> **Data extracts**:
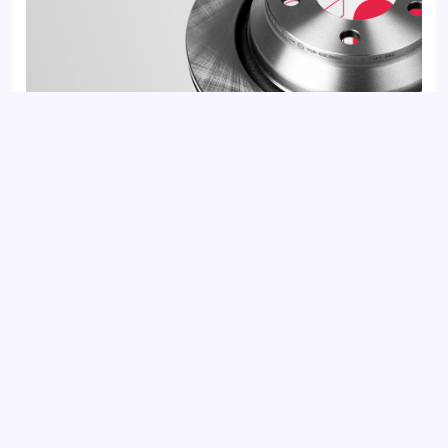
Диск тормозной задний VOLKSWAGEN MULTIVAN 03-,
TOUAREG 02-, TRANSPORTER 03-
Добавить отзыв
Ваш электронный адрес не будет
опубликован. Обязательные поля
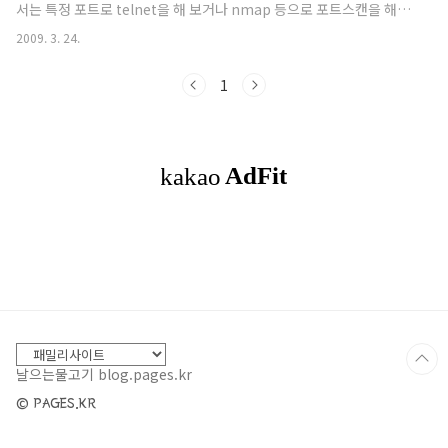
서는 특정 포트로 telnet을 해 보거나 nmap 등으로 포트스캔을 해
트스캔 / 텔넷강좌 기타 용도 - TCP / IP구조 주의사
보는 것 외에는 별다른 방법이 없는 것이 사실이다. 이럴 때 좀더 유용
항 - 상대방에게 피해를 주는 용도로 사용 말기를 부
2009. 3. 24.
하고 체계적으로 필터링 여부를 확인할 수 있는 방법이 있는데, 바로
탁드립니다. 채팅에서 피해사례가 속출할경우에는
파이어월 테스트툴인 FTester라는 프로그램을 이용하는 것이다. 여
유틸강좌는 제외시..
1
기서는 Ftester라는 프로그램을 이용하여 필터링 정책을 디버깅할 수
있는 방법에 대해 살펴보도록 하자. FTester는 Firewall Tester라는
의미로 홈페이지 (http://dev.inversepath.com/trac/ftester/)
에서 소스와 설명서 등을 제공하고 있는데, 소스는 per..
날으는물고기 blog.pages.kr
© PAGES.KR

> **Prompt**: Write out the text of all the data again, substituting "Оставить отзыв" for "Добавить отзыв" and changing nothing else. Leave the pictures out of your answer.

> **Response to the task**:
Диск тормозной задний VOLKSWAGEN MULTIVAN 03-,
TOUAREG 02-, TRANSPORTER 03-
Оставить отзыв
Ваш электронный адрес не будет
опубликован. Обязательные поля
서는 특정 포트로 telnet을 해 보거나 nmap 등으로 포트스캔을 해
트스캔 / 텔넷강좌 기타 용도 - TCP / IP구조 주의사
보는 것 외에는 별다른 방법이 없는 것이 사실이다. 이럴 때 좀더 유용
항 - 상대방에게 피해를 주는 용도로 사용 말기를 부
2009. 3. 24.
하고 체계적으로 필터링 여부를 확인할 수 있는 방법이 있는데, 바로
탁드립니다. 채팅에서 피해사례가 속출할경우에는
파이어월 테스트툴인 FTester라는 프로그램을 이용하는 것이다. 여
유틸강좌는 제외시..
1
기서는 Ftester라는 프로그램을 이용하여 필터링 정책을 디버깅할 수
있는 방법에 대해 살펴보도록 하자. FTester는 Firewall Tester라는
의미로 홈페이지 (http://dev.inversepath.com/trac/ftester/)
에서 소스와 설명서 등을 제공하고 있는데, 소스는 per..
날으는물고기 blog.pages.kr
© PAGES.KR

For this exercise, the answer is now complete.